The Mysterious Sword/The Magic Sword

Director: Sadatsugu Matsuda
Year: 1960
Production Company: Toei
Running Time: 79 minutes

By 1960 this series of films starring Otomo Ryutaro as Tange Sazen was at least in its fifth episode and many of the basic characters, their traits and their relationships had already been set in previous films like “The Swordsman’s Trouble with Women” (1958), “Ketti Ban” (1958), “Secret of the Bronze Dragon” (1959) and “The One-Eyed Wolf” (1959). Thus beginning with “The Mysterious Sword” is a bit like coming into a conversation halfway through and trying to catch up. The four main characters that seem to be in most of the Tange Sazen films all make their presence felt – Tange Sazen of course, his female companion Ofuji, her pickpocket brother Yokichi and the orphan Chobiyasu. The relationship between Tange and Ofuji seems to often differ in the various takes on these characters – Gosha depicted them as hungry lovers, the most recent version had them almost as an old married couple while here it appears that they are only good friends with Ofuji clearly wanting it to go further.

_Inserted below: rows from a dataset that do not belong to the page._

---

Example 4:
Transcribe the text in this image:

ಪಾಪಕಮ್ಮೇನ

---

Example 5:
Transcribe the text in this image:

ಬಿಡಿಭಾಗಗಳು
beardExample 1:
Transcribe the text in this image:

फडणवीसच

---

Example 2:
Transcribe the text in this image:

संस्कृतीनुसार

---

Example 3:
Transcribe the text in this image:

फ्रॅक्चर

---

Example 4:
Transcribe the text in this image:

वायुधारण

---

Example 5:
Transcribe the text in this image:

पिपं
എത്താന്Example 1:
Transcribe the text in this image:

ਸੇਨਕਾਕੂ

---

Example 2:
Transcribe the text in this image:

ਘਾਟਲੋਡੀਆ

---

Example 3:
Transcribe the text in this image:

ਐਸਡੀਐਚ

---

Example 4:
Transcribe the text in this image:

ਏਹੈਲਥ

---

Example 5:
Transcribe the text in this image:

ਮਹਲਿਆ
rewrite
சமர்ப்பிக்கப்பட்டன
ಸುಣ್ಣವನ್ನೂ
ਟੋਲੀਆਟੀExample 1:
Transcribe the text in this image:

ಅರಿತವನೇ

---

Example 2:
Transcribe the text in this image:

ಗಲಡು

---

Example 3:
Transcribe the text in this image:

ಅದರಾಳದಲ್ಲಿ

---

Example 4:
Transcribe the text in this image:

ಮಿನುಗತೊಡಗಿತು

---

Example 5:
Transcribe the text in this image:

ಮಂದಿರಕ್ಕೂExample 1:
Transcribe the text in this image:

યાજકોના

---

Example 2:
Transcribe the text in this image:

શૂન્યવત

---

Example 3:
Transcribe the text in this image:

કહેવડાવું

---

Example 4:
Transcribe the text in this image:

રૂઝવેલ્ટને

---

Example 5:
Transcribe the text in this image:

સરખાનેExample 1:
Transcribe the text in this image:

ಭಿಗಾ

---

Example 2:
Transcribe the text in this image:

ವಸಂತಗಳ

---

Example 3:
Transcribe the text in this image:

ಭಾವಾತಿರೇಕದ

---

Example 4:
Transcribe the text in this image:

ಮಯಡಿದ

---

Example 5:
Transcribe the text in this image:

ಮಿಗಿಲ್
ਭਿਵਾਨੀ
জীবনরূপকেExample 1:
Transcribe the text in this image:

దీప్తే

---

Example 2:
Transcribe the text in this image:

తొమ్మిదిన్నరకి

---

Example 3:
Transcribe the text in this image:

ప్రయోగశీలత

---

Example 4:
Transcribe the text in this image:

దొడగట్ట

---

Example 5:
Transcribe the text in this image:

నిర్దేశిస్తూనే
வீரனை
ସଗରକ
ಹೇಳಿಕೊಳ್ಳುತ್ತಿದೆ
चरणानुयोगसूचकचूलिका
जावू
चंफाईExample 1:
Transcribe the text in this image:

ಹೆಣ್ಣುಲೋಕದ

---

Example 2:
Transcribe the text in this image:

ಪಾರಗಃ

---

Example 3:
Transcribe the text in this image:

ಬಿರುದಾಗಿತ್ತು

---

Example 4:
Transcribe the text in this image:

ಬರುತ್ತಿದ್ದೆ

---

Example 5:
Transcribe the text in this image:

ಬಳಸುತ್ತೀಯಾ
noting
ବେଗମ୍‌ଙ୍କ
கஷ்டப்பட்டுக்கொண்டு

With an angry scar slashing downward over his right eye, Otomo plays Tazen with great swashbuckling bravado and vigor. Otomo was a very popular actor at the time and was involved in three different series of films at the same time. Born in 1916 in Iwakuni City, he first joined a theatrical troupe in Osaka and didn’t make his film debut until 1937. He later joined up with Daiei for a few years before moving to Toei in 1952 where he performed in numerous period films over the years. He acted right up until his death in 1985 and was the noodle maker in "Tampopo". He brings some poignant depth to his characterization of Tange – part beast, part poet – and has one touching scene in which he stares at a beautiful sleeping woman he admires and his face becomes overwhelmingly melancholic in his awareness that she is now too good for him.

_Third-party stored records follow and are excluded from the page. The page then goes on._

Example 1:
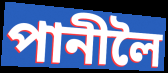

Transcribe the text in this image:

পানীলৈ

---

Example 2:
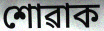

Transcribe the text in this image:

শোৱাক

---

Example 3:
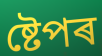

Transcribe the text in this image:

ষ্টেপৰ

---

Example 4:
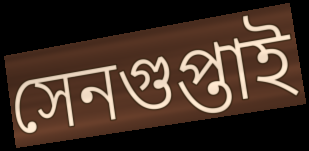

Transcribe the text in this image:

সেনগুপ্তাই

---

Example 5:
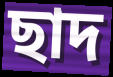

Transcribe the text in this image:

ছাদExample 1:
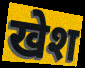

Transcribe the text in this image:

खेश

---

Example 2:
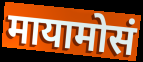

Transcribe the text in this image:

मायामोसं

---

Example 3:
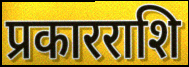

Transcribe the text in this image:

प्रकारराशि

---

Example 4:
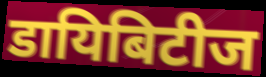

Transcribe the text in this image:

डायिबिटीज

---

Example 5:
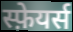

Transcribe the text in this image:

स्फ़ेयर्स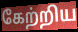
கேற்றியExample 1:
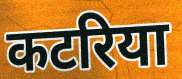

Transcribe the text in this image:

कटरिया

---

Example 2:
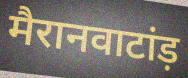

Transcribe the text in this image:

मैरानवाटांड़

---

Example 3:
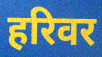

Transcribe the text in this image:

हरिवर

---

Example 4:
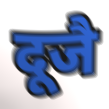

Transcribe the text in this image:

दूजै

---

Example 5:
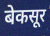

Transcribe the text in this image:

बेकसूर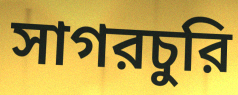
সাগরচুরি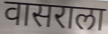
वासराला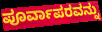
ಪೂರ್ವಾಪರವನ್ನು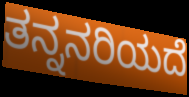
ತನ್ನನರಿಯದೆ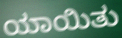
ಯಾಯಿತು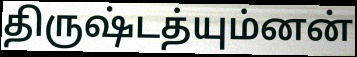
திருஷ்டத்யும்னன்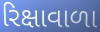
રિક્ષાવાળા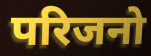
परिजनो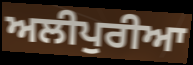
ਅਲੀਪੁਰੀਆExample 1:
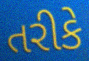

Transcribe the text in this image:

તરીકે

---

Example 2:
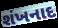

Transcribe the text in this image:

શંખનાદ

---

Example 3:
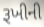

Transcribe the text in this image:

રૂખીની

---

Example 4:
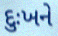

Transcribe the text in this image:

દુઃખને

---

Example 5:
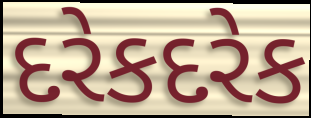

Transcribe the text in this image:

દરેકદરેકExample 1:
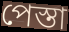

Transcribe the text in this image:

পেস্তা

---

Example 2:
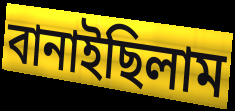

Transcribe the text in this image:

বানাইছিলাম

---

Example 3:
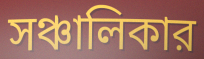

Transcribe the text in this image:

সঞ্চালিকার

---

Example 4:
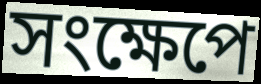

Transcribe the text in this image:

সংক্ষেপে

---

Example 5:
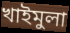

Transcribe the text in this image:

খাইমুলাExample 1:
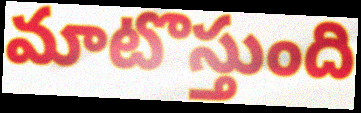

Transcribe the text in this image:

మాటొస్తుంది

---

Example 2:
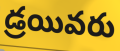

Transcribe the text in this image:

డ్రయివరు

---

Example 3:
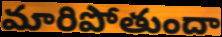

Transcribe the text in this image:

మారిపోతుందా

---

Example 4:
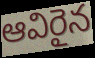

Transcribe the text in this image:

ఆవిరైన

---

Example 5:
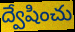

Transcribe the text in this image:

ద్వేషించుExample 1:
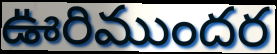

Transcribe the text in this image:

ఊరిముందర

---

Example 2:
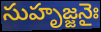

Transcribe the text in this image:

సుహృజ్జనైః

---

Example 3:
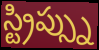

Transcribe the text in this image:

స్ట్రిప్స్ను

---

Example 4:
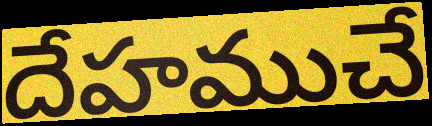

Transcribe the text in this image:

దేహముచే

Sazen is in need of money to buy clothes for a ragtag group of children so that they can celebrate the Sanja Festival. A liking for children seems to be his one emotional soft spot and so he goes about earning money the only way he knows how – by fighting. He goes up and down the streets challenging the fighters in various dojo’s and after beating them all senseless he asks for an amount of money to leave. In one such dojo though he finds himself face to face with Hagino (Oka Satomi), the daughter of the sensei, and he allows her to defeat him as he is so in awe of her spunk and beauty. He soon finds an opportunity to make some real money though and tells his sword “You will be drinking a lot of blood soon”.
A councilor from the Soma Clan comes to Sazen to request a favor, but this being the clan that he once belonged to until they betrayed him he refuses – unless he is well paid. The councilor explains that a branch of the clan has broken away and has designs on a shipment of gold that the clan needs to use to curry favor in Edo. Sazen agrees to protect the shipment and goes in search of it and the many men who want to steal it. Unaware of it, Sazen is being followed by Ofuji (Sakuramachi Hiroko), who wants to know what he is up to and to be there in case he needs her, and also by the orphan Chobiyasu and his pack of young friends. Into this unruly mix comes Hagino who has learned that some men in her father’s dojo are among the thieves and wants to stop them before they bring dishonor to her family. She is accompanied by her mild-mannered servant, Gennsuke (Okawa Hashizo) who eventually reveals that there is much more to him than meets the eye. There is a fair amount of swordplay as Sazen constantly challenges and harasses the large group of men who have set out to steal the gold and he slowly kills them a bit at a time. It is all quite enjoyable and becomes fairly engrossing as it goes along.
Oka Satomi who plays Hagino made over 150 films in her career. She was born Yamamoto Mieko in 1935 and joined Toei under her stage name in 1955. She quickly became very popular and was referred to as one of “Toei Castles Three Daughters”. Hashizo Okawa was born in 1929 in Tokyo and was actually a kabuki actor for almost twenty years (generally playing female roles) before joining Toei in 1955 and becoming a film actor. He later was to turn to TV and acted in the series "Zenigata Heiji" from 1966 to his death in 1984. He appears in a number of the Sazen films.